The above code has still problems handling WebSockets. This is because browsers, according to the spec, change the way they establish initial connection when they detect that they are behind an http proxy. As you can read on wikipedia more existing http proxy implementation suffer from this.  I still haven’t figured out how to handle this scenario elegantly with http-proxy and node.js, when I do I will post my findings here.

Building an HTTP sniffer with node.js

Wednesday, January 1, 2014

Whether to inspect a server response, optimize network usage or just to fiddle with new REST API it almost always make sense to use an application that can display http requests and responses for investigation. On Windows there is the great Fiddler. While it’s possible to use Fiddler on other platforms using virtualization software I think it’s an overkill. Fortunately there are alternatives. Charles looks like the most advanced one offering most if not all features available in Fiddler. There is also a little less popular HTTP Scoop. Both Charles and HTTP Scoop aren’t free but in my opinion they are worth the price especially if used often. Command line lovers might find mitmproxy suit their needs. If you only need basic features ngrok might serve you well. To dive a bit deeper and see http traffic on a tcp level WireShark is indispensable.

As you can see there are plenty of tools available to help understand what is happening on http level. As I was learning about http caching a question popped to my head. How hard would it be to actually build a simple http sniffer?

proxy-mirror – a simple http inspector

As it turned out it’s actually not that hard to built one thus proxy-mirror came to be. Of course this is a very simplistic http sniffer – nowhere near to tools I mentioned above both in terms of features and reliability – but it works (at least in most scenariosWinking smile). It’s open source and I learned couple of new things about HTTP while implementing it – more on that in future posts. Here are some screen shoots of the the tool: 

As you might have guessed from screenshots proxy-mirror is a web application. Right now it’s not very easy to try it out – the instructions are in the Readme – I’ll try to fix it soon.

How it works

I wanted to run proxy-mirror on many platforms and rely on a foundation that has both great support for http and building web applications. I picked node.js over java or ruby mainly because I wanted to sharpen my skills in it.

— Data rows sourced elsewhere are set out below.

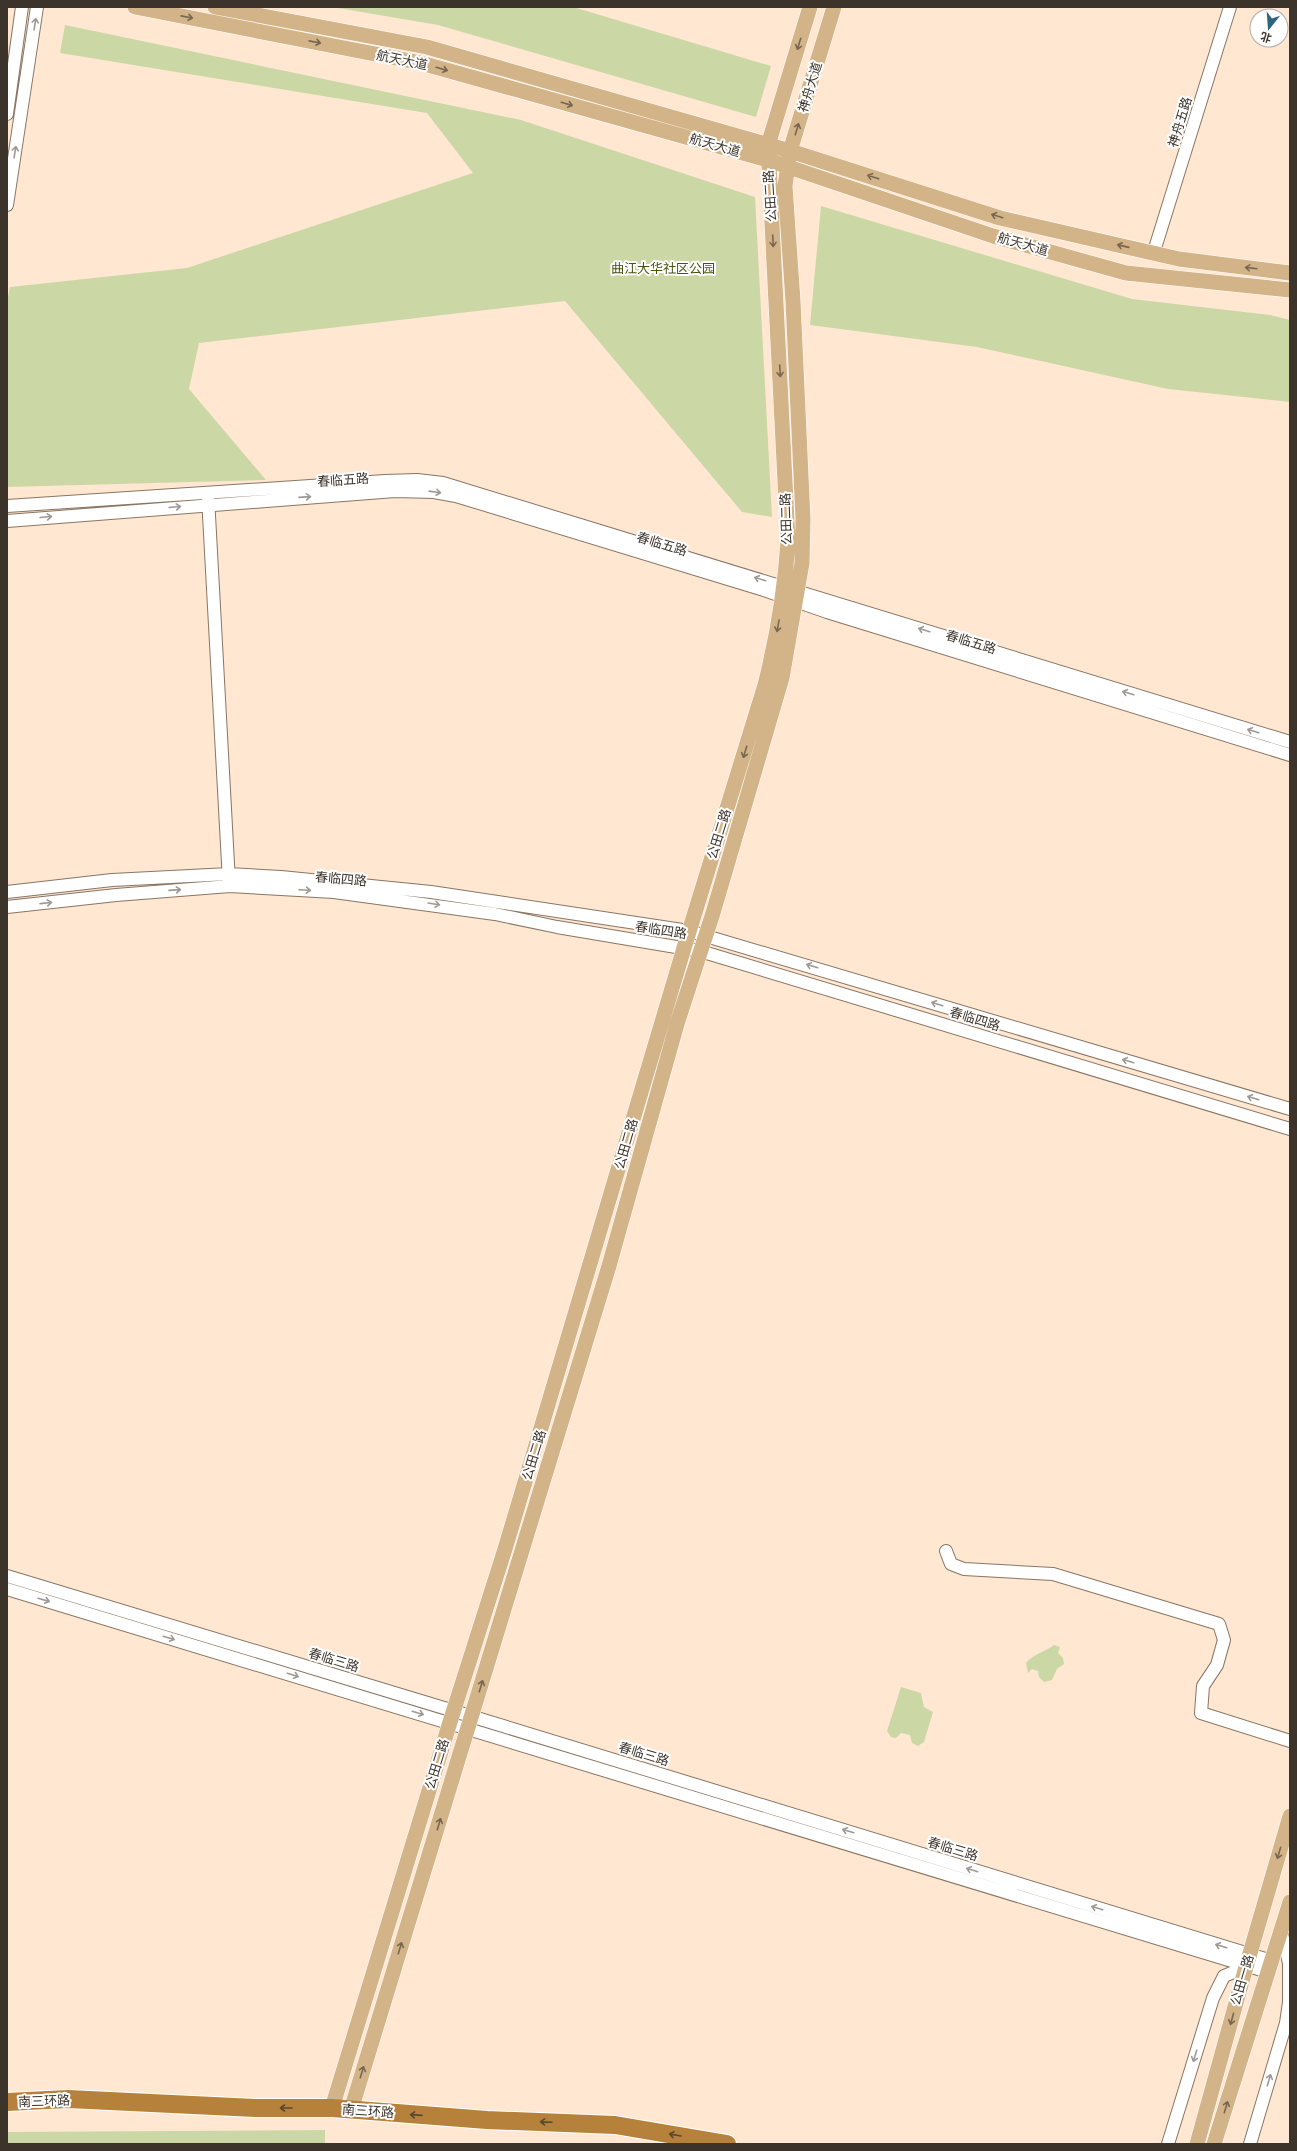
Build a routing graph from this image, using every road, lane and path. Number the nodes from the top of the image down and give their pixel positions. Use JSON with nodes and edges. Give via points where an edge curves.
{"nodes":[{"id":1,"x":22,"y":7,"type":"edge"},
{"id":2,"x":37,"y":7,"type":"edge"},
{"id":3,"x":136,"y":7,"type":"edge"},
{"id":4,"x":215,"y":7,"type":"edge"},
{"id":5,"x":810,"y":7,"type":"edge"},
{"id":6,"x":834,"y":7,"type":"edge"},
{"id":7,"x":1230,"y":7,"type":"edge"},
{"id":8,"x":7,"y":114,"type":"edge"},
{"id":9,"x":768,"y":145,"type":"junction"},
{"id":10,"x":790,"y":151,"type":"junction"},
{"id":11,"x":768,"y":160,"type":"junction"},
{"id":12,"x":786,"y":166,"type":"junction"},
{"id":13,"x":7,"y":205,"type":"edge"},
{"id":14,"x":1156,"y":245,"type":"dead end"},
{"id":15,"x":1290,"y":273,"type":"edge"},
{"id":16,"x":1290,"y":290,"type":"edge"},
{"id":17,"x":208,"y":498,"type":"junction"},
{"id":18,"x":7,"y":506,"type":"edge"},
{"id":19,"x":7,"y":521,"type":"edge"},
{"id":20,"x":790,"y":594,"type":"junction"},
{"id":21,"x":1290,"y":742,"type":"edge"},
{"id":22,"x":1290,"y":755,"type":"edge"},
{"id":23,"x":229,"y":880,"type":"junction"},
{"id":24,"x":7,"y":892,"type":"edge"},
{"id":25,"x":7,"y":907,"type":"edge"},
{"id":26,"x":689,"y":931,"type":"junction"},
{"id":27,"x":706,"y":935,"type":"junction"},
{"id":28,"x":684,"y":948,"type":"junction"},
{"id":29,"x":700,"y":951,"type":"junction"},
{"id":30,"x":1290,"y":1110,"type":"edge"},
{"id":31,"x":1290,"y":1129,"type":"edge"},
{"id":32,"x":946,"y":1551,"type":"dead end"},
{"id":33,"x":7,"y":1576,"type":"edge"},
{"id":34,"x":7,"y":1589,"type":"edge"},
{"id":35,"x":452,"y":1716,"type":"junction"},
{"id":36,"x":470,"y":1722,"type":"junction"},
{"id":37,"x":1290,"y":1741,"type":"edge"},
{"id":38,"x":1290,"y":1816,"type":"edge"},
{"id":39,"x":1290,"y":1902,"type":"edge"},
{"id":40,"x":1281,"y":1930,"type":"junction"},
{"id":41,"x":1248,"y":1961,"type":"junction"},
{"id":42,"x":1270,"y":1967,"type":"junction"},
{"id":43,"x":7,"y":2102,"type":"edge"},
{"id":44,"x":332,"y":2108,"type":"junction"},
{"id":45,"x":351,"y":2110,"type":"junction"},
{"id":46,"x":727,"y":2144,"type":"edge"},
{"id":47,"x":1168,"y":2144,"type":"edge"},
{"id":48,"x":1197,"y":2144,"type":"edge"},
{"id":49,"x":1214,"y":2144,"type":"edge"},
{"id":50,"x":1250,"y":2144,"type":"edge"}],
"edges":[{"from":1,"to":8,"type":"street"},
{"from":13,"to":2,"type":"street","one_way":true},
{"from":3,"to":11,"type":"main road","name":"航天大道","one_way":true,"via":[[421,63]]},
{"from":4,"to":9,"type":"main road","name":"航天大道","via":[[427,47]]},
{"from":5,"to":9,"type":"main road","name":"神舟大道","one_way":true},
{"from":10,"to":6,"type":"main road","name":"神舟大道","one_way":true},
{"from":7,"to":14,"type":"street","name":"神舟五路"},
{"from":9,"to":10,"type":"main road","name":"航天大道"},
{"from":9,"to":11,"type":"main road","name":"神舟大道"},
{"from":10,"to":12,"type":"main road","name":"神舟大道"},
{"from":15,"to":10,"type":"main road","name":"航天大道","one_way":true,"via":[[1178,259],[1000,218]]},
{"from":11,"to":12,"type":"main road","name":"航天大道"},
{"from":11,"to":20,"type":"main road","name":"公田二路","one_way":true},
{"from":12,"to":16,"type":"main road","name":"航天大道","via":[[993,236],[1126,273]]},
{"from":12,"to":20,"type":"main road","name":"公田二路","via":[[803,519],[802,563]]},
{"from":17,"to":18,"type":"street","name":"春临五路"},
{"from":19,"to":17,"type":"street","name":"春临五路","one_way":true},
{"from":17,"to":20,"type":"street","name":"春临五路","via":[[385,481],[417,480],[443,483]]},
{"from":17,"to":23,"type":"street"},
{"from":21,"to":20,"type":"street","name":"春临五路","one_way":true},
{"from":20,"to":22,"type":"street","name":"春临五路"},
{"from":20,"to":26,"type":"main road","name":"公田二路","one_way":true,"via":[[765,685]]},
{"from":20,"to":27,"type":"main road","name":"公田二路","via":[[782,678]]},
{"from":23,"to":24,"type":"street","name":"春临四路","via":[[112,880]]},
{"from":25,"to":23,"type":"street","name":"春临四路","one_way":true},
{"from":23,"to":26,"type":"street","name":"春临四路","via":[[281,876],[431,892]]},
{"from":23,"to":28,"type":"street","name":"春临四路","one_way":true,"via":[[430,903]]},
{"from":26,"to":27,"type":"street","name":"春临四路"},
{"from":26,"to":28,"type":"main road","name":"公田二路"},
{"from":27,"to":29,"type":"main road","name":"公田二路"},
{"from":30,"to":27,"type":"street","name":"春临四路","one_way":true},
{"from":28,"to":29,"type":"street","name":"春临四路"},
{"from":28,"to":35,"type":"main road","name":"公田二路","via":[[519,1505]]},
{"from":29,"to":31,"type":"street","name":"春临四路"},
{"from":36,"to":29,"type":"main road","name":"公田二路","one_way":true,"via":[[610,1266],[677,1024]]},
{"from":32,"to":37,"type":"street","via":[[951,1564],[964,1569],[1053,1574],[1220,1624],[1224,1640],[1217,1665],[1203,1686],[1201,1713]]},
{"from":33,"to":35,"type":"street","name":"春临三路"},
{"from":34,"to":35,"type":"street","name":"春临三路","one_way":true},
{"from":35,"to":36,"type":"street","name":"春临三路"},
{"from":35,"to":44,"type":"main road","name":"公田二路"},
{"from":36,"to":41,"type":"street","name":"春临三路"},
{"from":45,"to":36,"type":"main road","name":"公田二路","one_way":true},
{"from":38,"to":41,"type":"main road","name":"公田一路","one_way":true},
{"from":39,"to":40,"type":"main road","name":"公田一路"},
{"from":40,"to":42,"type":"main road","name":"公田一路"},
{"from":50,"to":40,"type":"street","one_way":true,"via":[[1290,2002],[1289,1963]]},
{"from":41,"to":42,"type":"street","name":"春临三路"},
{"from":41,"to":47,"type":"street","one_way":true,"via":[[1224,1976],[1213,1998]]},
{"from":41,"to":48,"type":"main road","name":"公田一路","one_way":true},
{"from":49,"to":42,"type":"main road","name":"公田一路","one_way":true},
{"from":44,"to":43,"type":"highway","name":"南三环路","one_way":true,"via":[[255,2108],[68,2099]]},
{"from":44,"to":45,"type":"highway","name":"南三环路"},
{"from":46,"to":45,"type":"highway","name":"南三环路","one_way":true,"via":[[615,2125],[487,2120]]}]}
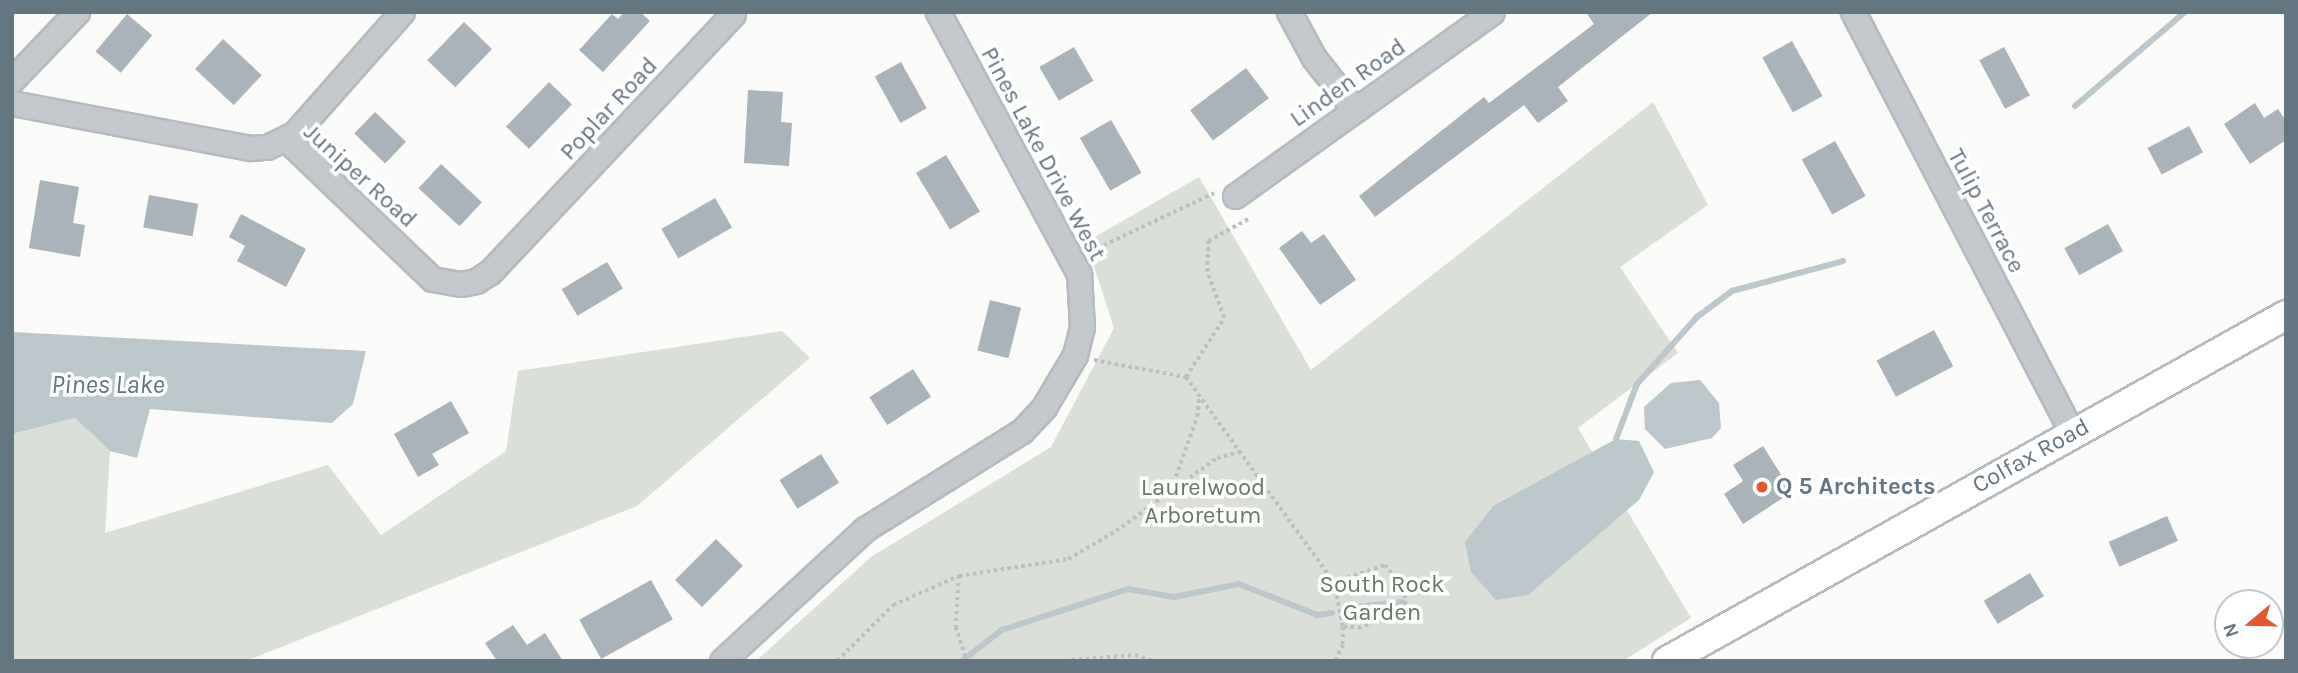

You can think of proxy-mirror as 2 logical components. The first is a regular http proxy that you can use by configuring your browser or system. I didn’t want to focus on building that first so I utilized a great node module call http-proxy. With it’s helped you can have a system wide proxy in couple of minutes. The http proxy component emits events whenever a request or response goes through it. Those events are consumed by the second logical component – a web application built with express.js. The information about http traffic received from events is then pushed to browser part through socket.io where a simple SPA built with my beloved AngularJS displays information about them.

Features

Right now proxy-mirror has only couple of features:

  • http and https support – although the latter one requires additional setup
  • simple session list – a grid with list of request/response pairs that you can inspect
  • a detailed view – both for request and response that can display headers, message body and a preview right in the browser

Although it still is a very simple (and buggy) application I actually found that it has most of features I frequently use – probably except for filtering. Maybe someday it will become a reasonable alternative for Charles - at least for me.

I think building an http sniffer is a great exercise in the process of learning how http(s) works. I guess the famous saying about journey being more more important than the destination fits nice here.